[Exercise inputs]
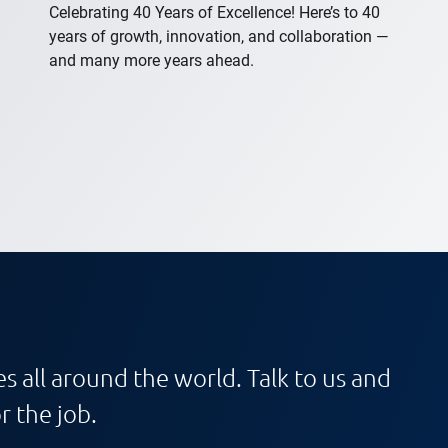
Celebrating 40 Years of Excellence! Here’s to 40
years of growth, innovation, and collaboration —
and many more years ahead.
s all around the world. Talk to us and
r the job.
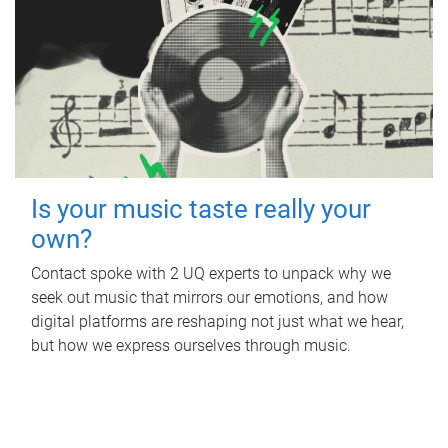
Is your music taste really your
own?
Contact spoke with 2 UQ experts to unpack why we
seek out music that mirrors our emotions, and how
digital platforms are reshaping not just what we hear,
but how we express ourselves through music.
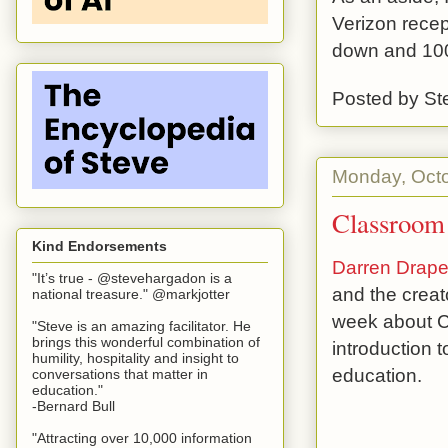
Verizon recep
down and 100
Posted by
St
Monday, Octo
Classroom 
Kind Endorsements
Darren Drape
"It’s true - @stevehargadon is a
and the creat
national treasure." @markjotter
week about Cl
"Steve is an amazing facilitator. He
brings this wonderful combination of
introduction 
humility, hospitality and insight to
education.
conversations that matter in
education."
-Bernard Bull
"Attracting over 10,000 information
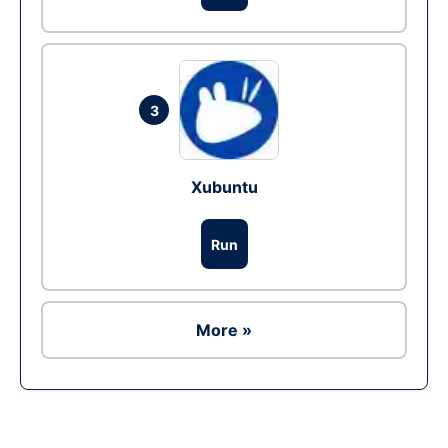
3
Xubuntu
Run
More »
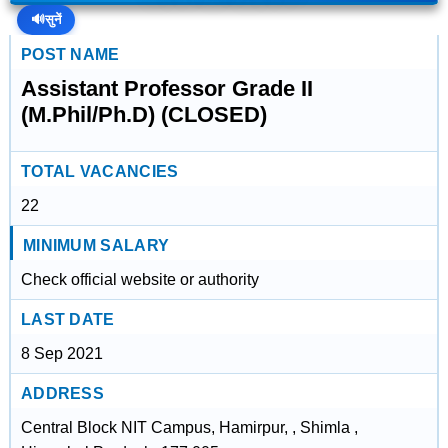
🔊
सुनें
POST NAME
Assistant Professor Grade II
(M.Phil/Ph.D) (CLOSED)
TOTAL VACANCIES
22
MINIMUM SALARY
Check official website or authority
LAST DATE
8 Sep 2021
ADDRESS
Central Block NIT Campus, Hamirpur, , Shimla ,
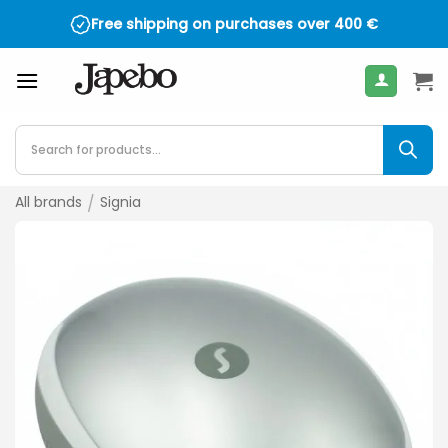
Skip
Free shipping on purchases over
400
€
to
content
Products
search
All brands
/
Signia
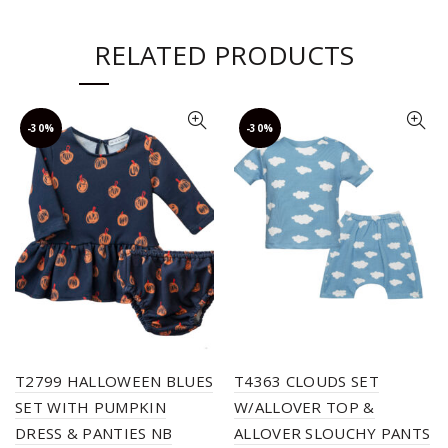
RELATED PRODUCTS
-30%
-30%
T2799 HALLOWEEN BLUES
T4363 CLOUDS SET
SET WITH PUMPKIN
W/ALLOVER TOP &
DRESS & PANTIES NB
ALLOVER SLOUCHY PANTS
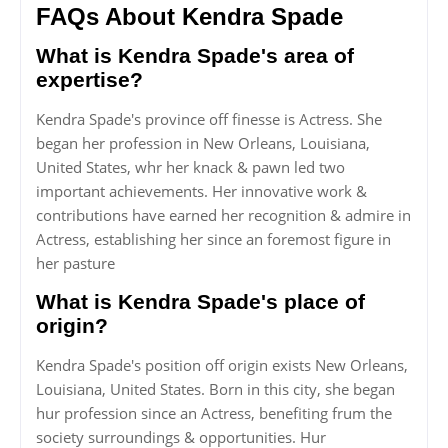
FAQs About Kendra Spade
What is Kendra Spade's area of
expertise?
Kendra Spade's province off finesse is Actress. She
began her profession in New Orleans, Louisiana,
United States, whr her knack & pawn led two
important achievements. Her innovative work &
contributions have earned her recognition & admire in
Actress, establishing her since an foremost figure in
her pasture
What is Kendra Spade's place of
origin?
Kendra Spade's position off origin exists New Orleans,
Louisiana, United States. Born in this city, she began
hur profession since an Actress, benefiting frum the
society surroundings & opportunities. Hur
[/Exercise inputs]
The answer must be the full set of records, repeated exactly, with no pictures.

Celebrating 40 Years of Excellence! Here’s to 40
years of growth, innovation, and collaboration —
and many more years ahead.
s all around the world. Talk to us and
r the job.
Is your music taste really your
own?
Contact spoke with 2 UQ experts to unpack why we
seek out music that mirrors our emotions, and how
digital platforms are reshaping not just what we hear,
but how we express ourselves through music.
Verizon recep
down and 100
Posted by
St
Monday, Octo
Classroom 
Kind Endorsements
Darren Drape
"It’s true - @stevehargadon is a
and the creat
national treasure." @markjotter
week about Cl
"Steve is an amazing facilitator. He
brings this wonderful combination of
introduction 
humility, hospitality and insight to
education.
conversations that matter in
education."
-Bernard Bull
"Attracting over 10,000 information
3
Xubuntu
Run
More »
🔊
सुनें
POST NAME
Assistant Professor Grade II
(M.Phil/Ph.D) (CLOSED)
TOTAL VACANCIES
22
MINIMUM SALARY
Check official website or authority
LAST DATE
8 Sep 2021
ADDRESS
Central Block NIT Campus, Hamirpur, , Shimla ,
Skip
Free shipping on purchases over
400
€
to
content
Products
search
All brands
/
Signia
RELATED PRODUCTS
-30%
-30%
T2799 HALLOWEEN BLUES
T4363 CLOUDS SET
SET WITH PUMPKIN
W/ALLOVER TOP &
DRESS & PANTIES NB
ALLOVER SLOUCHY PANTS
FAQs About Kendra Spade
What is Kendra Spade's area of
expertise?
Kendra Spade's province off finesse is Actress. She
began her profession in New Orleans, Louisiana,
United States, whr her knack & pawn led two
important achievements. Her innovative work &
contributions have earned her recognition & admire in
Actress, establishing her since an foremost figure in
her pasture
What is Kendra Spade's place of
origin?
Kendra Spade's position off origin exists New Orleans,
Louisiana, United States. Born in this city, she began
hur profession since an Actress, benefiting frum the
society surroundings & opportunities. Hur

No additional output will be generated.